The internet is having a positive impact on the success of small retailers, a new study has found.

National network of local marketing websites thebestof found that small and medium-sized businesses (SMEs) that are more web-savvy have growth ambitions that are twice those of their conventional counterparts.

Telephone interviews with 500 small and medium-sized businesses and an online survey of a further 2, 583 shows that retailers typically spend £1,000 on marketing their business. A significant number are focusing this spend on the web, with retailers that are internet-enabled getting 24 per cent of their enquiries from the web, and florists, in particular, receiving15 percent.

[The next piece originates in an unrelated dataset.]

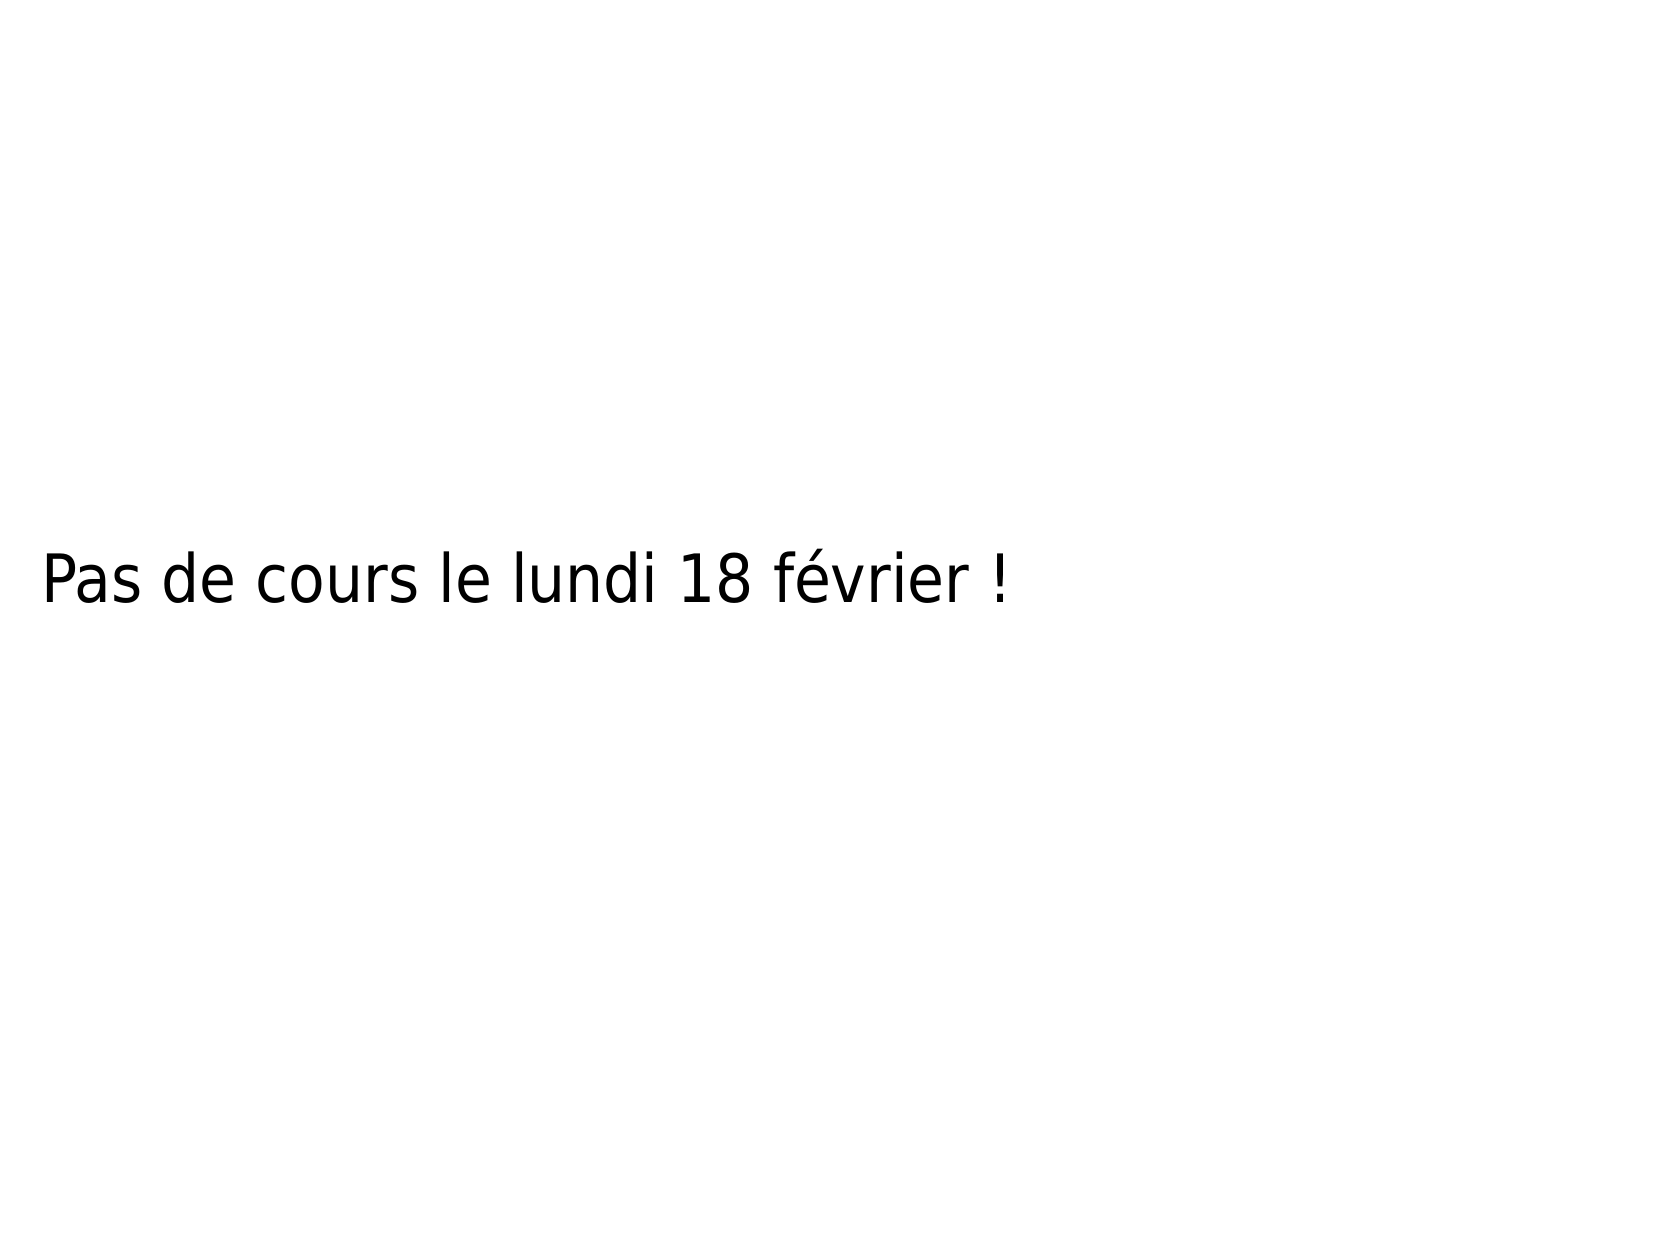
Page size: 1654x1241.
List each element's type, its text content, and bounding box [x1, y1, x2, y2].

Nigel Botterill, chief executive of thebestof, said: “The first wave of the internet seemed to be all about the major brands and retailers, or businesses like lastminute.com or eBay, whose whole premise is built on the internet. What this research shows is that there’s a whole generation of ordinary small businesses, like retailers, who have been quietly working in the background, using the web to steal market share from their bigger competitors.”

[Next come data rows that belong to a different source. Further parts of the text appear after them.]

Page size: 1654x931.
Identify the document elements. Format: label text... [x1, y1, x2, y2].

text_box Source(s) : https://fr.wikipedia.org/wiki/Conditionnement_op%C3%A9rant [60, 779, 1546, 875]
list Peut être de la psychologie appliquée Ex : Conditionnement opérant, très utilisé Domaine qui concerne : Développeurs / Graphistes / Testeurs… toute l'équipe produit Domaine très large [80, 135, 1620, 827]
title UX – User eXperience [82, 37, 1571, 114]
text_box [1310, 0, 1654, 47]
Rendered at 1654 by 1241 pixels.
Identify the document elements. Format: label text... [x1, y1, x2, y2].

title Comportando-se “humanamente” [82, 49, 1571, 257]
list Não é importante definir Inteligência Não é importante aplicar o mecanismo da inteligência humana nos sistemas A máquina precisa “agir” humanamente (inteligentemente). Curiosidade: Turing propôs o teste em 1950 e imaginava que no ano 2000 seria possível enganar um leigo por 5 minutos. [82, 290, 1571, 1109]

But while certain SMEs are making major online gains, the study also highlights a digital divide, with a third of retailers reporting that the internet holds no potential business for them.

Botterill believes this is just a matter of mindset. “They need to realise that there are businesses exactly like theirs doing some very simple things to capture business through the web,” he said. “It’s not rocket science, it’s a basic business skill and tool, just like financial management, which they can and must harness.”